◆ **YOUR TASK**:
Answer these questions using the text on tiling a downstairs toilet.
(a) To what height does the brother-in-law want the room tiled?
(b) What has happened to the plaster near the bottom of the one wall?
(c) What did the writer hope the adhesive would do when tiling their own bathroom?

◆ **TEXT UNDER STUDY**:
┌──

I have been asked to tile my brother-in-law's downstairs toilet (I've
never understood why they are called "cloakrooms" when they are not
used to store coats).

It is wallpapered at the moment. He would like it tiled to dado-rail
height and keep it wallpapered above this level. The one wall looks
pretty awful. The plaster has blown near the bottom of the wall, which
is one reason that he wants work done on the room.

When I tiled my own bathroom, one wall was not even and I had naively
hoped that I could use the adhesive to level out the imperfections in
the wall. I am not happy with the results to this day. I would like to
redo that one wall, when I get round to it.

I've learnt my lesson and I think the best thing to do would be to
make good the toilet wall before tiling. I think I could do any of the
following:

1. skim the wall with plaster
2. fit plasterboard to the wall.
3. fit plywood to the wall.

I know 9mm is not much but with this being a small toilet, I'm not
sure I would want to put plasterboard on the walls and make the room
any smaller. OTOH perhaps I am being silly to worry about 18mm?

└──

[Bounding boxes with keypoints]
┌──

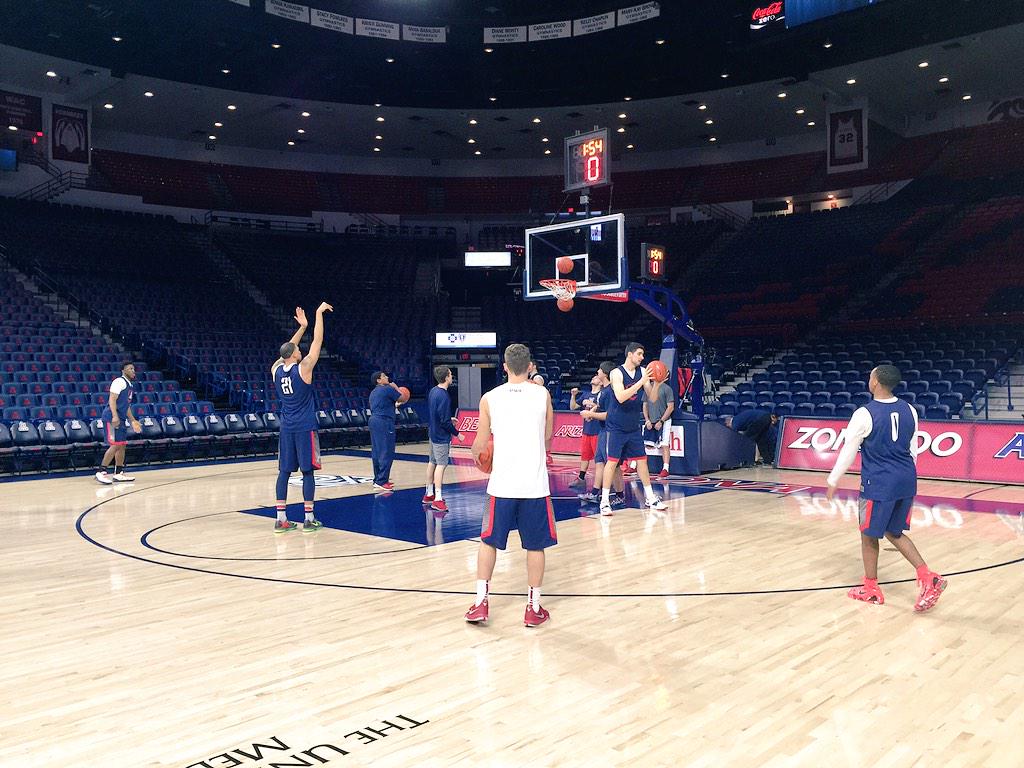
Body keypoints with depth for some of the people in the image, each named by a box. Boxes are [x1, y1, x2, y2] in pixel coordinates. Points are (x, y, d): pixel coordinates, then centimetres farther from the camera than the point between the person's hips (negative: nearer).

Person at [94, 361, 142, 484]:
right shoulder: (119, 382, -9)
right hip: (112, 418, -10)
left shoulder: (130, 385, 19)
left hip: (120, 419, 10)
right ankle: (101, 472, -8)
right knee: (115, 445, -13)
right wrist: (115, 416, -29)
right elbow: (112, 399, -19)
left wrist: (133, 421, 27)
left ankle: (118, 474, 16)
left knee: (122, 445, 10)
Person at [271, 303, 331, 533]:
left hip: (286, 428, 5)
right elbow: (318, 341, -6)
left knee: (284, 472, 6)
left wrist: (302, 327, 26)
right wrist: (319, 313, 1)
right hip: (305, 428, -5)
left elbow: (288, 349, 21)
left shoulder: (276, 370, 4)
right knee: (307, 472, 0)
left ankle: (281, 519, 7)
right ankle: (309, 519, 2)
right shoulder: (303, 368, -11)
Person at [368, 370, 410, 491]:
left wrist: (395, 404, 38)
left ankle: (378, 480, 19)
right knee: (386, 453, -8)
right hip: (384, 422, -10)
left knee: (376, 452, 12)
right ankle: (381, 482, -11)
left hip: (373, 420, 10)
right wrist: (396, 387, 13)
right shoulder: (388, 389, -7)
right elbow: (403, 398, -1)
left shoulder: (373, 392, 20)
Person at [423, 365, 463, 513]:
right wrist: (457, 434, -12)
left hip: (433, 433, 10)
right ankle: (438, 499, -8)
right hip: (442, 437, -9)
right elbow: (445, 421, -22)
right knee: (441, 465, -8)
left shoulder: (432, 391, 6)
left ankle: (429, 494, 26)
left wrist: (449, 419, 25)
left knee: (432, 463, 16)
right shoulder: (443, 396, -22)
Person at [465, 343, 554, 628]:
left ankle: (480, 603, 15)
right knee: (535, 546, 11)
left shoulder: (489, 398, -1)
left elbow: (480, 445, 4)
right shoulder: (543, 394, 1)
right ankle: (533, 608, 16)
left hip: (502, 484, 0)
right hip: (535, 484, 0)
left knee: (488, 541, 15)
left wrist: (475, 453, 27)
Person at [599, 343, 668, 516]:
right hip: (616, 427, -5)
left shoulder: (642, 372, 2)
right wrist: (642, 381, -28)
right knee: (612, 461, -5)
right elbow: (621, 397, -27)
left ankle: (650, 498, 22)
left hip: (634, 427, 5)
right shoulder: (617, 373, -13)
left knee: (642, 460, 11)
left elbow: (651, 398, 2)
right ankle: (605, 501, 2)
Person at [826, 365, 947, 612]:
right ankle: (928, 577, 5)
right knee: (894, 533, 19)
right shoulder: (909, 411, 4)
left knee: (868, 535, 11)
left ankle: (871, 589, 21)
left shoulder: (864, 414, -14)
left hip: (878, 483, -6)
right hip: (906, 480, 6)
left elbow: (848, 452, -9)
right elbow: (912, 451, 13)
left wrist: (832, 482, 2)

└──

◆ **OUTPUT**:
(a) To dado-rail height.
(b) It has blown.
(c) Level out the imperfections in the wall.